Look through the material below. Copy each line that contains the string "processing".

DATA RECORDS

◇ ◇ ◇ ◇ ◇

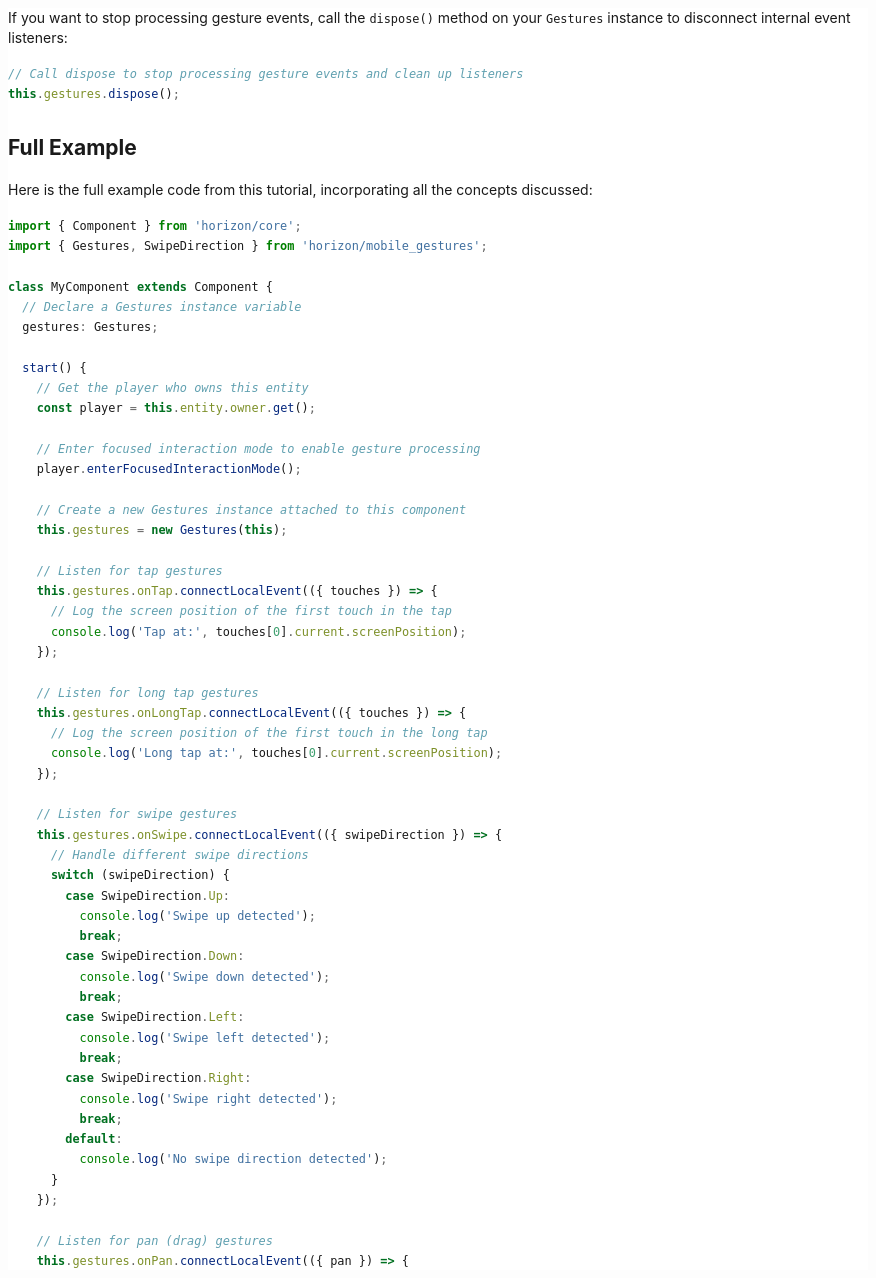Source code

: If you want to stop processing gesture events, call the `dispose()` method on your `Gestures` instance to disconnect internal event listeners:

```typescript
// Call dispose to stop processing gesture events and clean up listeners
this.gestures.dispose();
```

## Full Example

Here is the full example code from this tutorial, incorporating all the concepts discussed:

```typescript
import { Component } from 'horizon/core';
import { Gestures, SwipeDirection } from 'horizon/mobile_gestures';

class MyComponent extends Component {
  // Declare a Gestures instance variable
  gestures: Gestures;

  start() {
    // Get the player who owns this entity
    const player = this.entity.owner.get();
    
    // Enter focused interaction mode to enable gesture processing
    player.enterFocusedInteractionMode();
    
    // Create a new Gestures instance attached to this component
    this.gestures = new Gestures(this);

    // Listen for tap gestures
    this.gestures.onTap.connectLocalEvent(({ touches }) => {
      // Log the screen position of the first touch in the tap
      console.log('Tap at:', touches[0].current.screenPosition);
    });

    // Listen for long tap gestures
    this.gestures.onLongTap.connectLocalEvent(({ touches }) => {
      // Log the screen position of the first touch in the long tap
      console.log('Long tap at:', touches[0].current.screenPosition);
    });

    // Listen for swipe gestures
    this.gestures.onSwipe.connectLocalEvent(({ swipeDirection }) => {
      // Handle different swipe directions
      switch (swipeDirection) {
        case SwipeDirection.Up:
          console.log('Swipe up detected');
          break;
        case SwipeDirection.Down:
          console.log('Swipe down detected');
          break;
        case SwipeDirection.Left:
          console.log('Swipe left detected');
          break;
        case SwipeDirection.Right:
          console.log('Swipe right detected');
          break;
        default:
          console.log('No swipe direction detected');
      }
    });

    // Listen for pan (drag) gestures
    this.gestures.onPan.connectLocalEvent(({ pan }) => {
```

◇ ◇ ◇ ◇ ◇

EXERCISE RESULT
: If you want to stop processing gesture events, call the `dispose()` method on your `Gestures` instance to disconnect internal event listeners:
// Call dispose to stop processing gesture events and clean up listeners
    // Enter focused interaction mode to enable gesture processing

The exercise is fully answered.